--- Available records ---

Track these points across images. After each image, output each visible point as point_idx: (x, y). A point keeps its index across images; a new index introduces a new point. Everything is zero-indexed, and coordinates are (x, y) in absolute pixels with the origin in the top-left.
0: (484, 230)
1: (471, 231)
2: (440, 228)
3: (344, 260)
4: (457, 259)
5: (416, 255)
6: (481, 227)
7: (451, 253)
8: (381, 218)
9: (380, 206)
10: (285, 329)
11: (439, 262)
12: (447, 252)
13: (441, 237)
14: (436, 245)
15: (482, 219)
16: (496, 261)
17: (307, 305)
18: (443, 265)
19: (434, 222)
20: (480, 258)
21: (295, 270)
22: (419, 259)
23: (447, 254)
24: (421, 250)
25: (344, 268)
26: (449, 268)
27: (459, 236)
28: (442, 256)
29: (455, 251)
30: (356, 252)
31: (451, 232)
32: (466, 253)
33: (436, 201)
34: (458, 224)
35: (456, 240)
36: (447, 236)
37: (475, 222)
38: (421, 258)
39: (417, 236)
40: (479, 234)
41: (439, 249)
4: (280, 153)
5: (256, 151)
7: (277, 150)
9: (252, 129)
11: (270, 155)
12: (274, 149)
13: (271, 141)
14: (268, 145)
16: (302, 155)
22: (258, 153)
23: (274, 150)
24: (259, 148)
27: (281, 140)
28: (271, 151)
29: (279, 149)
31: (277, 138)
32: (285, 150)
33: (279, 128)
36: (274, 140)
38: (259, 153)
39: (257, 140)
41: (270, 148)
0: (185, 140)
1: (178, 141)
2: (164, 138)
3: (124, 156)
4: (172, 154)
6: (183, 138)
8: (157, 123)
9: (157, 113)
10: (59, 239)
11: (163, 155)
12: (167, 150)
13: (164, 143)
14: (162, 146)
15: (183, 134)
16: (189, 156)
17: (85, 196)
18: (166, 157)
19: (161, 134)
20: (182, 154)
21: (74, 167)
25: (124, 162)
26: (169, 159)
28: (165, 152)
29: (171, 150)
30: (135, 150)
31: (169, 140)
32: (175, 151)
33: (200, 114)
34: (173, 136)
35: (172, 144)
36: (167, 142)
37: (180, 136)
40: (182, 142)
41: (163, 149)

---

What to produce: Reproduce verbatim every line of the listing above, from its beginning through the line containing "24: (259, 148)", including that line.

Result below:
Track these points across images. After each image, output each visible point as point_idx: (x, y). A point keeps its index across images; a new index introduces a new point. Everything is zero-indexed, and coordinates are (x, y) in absolute pixels with the origin in the top-left.
0: (484, 230)
1: (471, 231)
2: (440, 228)
3: (344, 260)
4: (457, 259)
5: (416, 255)
6: (481, 227)
7: (451, 253)
8: (381, 218)
9: (380, 206)
10: (285, 329)
11: (439, 262)
12: (447, 252)
13: (441, 237)
14: (436, 245)
15: (482, 219)
16: (496, 261)
17: (307, 305)
18: (443, 265)
19: (434, 222)
20: (480, 258)
21: (295, 270)
22: (419, 259)
23: (447, 254)
24: (421, 250)
25: (344, 268)
26: (449, 268)
27: (459, 236)
28: (442, 256)
29: (455, 251)
30: (356, 252)
31: (451, 232)
32: (466, 253)
33: (436, 201)
34: (458, 224)
35: (456, 240)
36: (447, 236)
37: (475, 222)
38: (421, 258)
39: (417, 236)
40: (479, 234)
41: (439, 249)
4: (280, 153)
5: (256, 151)
7: (277, 150)
9: (252, 129)
11: (270, 155)
12: (274, 149)
13: (271, 141)
14: (268, 145)
16: (302, 155)
22: (258, 153)
23: (274, 150)
24: (259, 148)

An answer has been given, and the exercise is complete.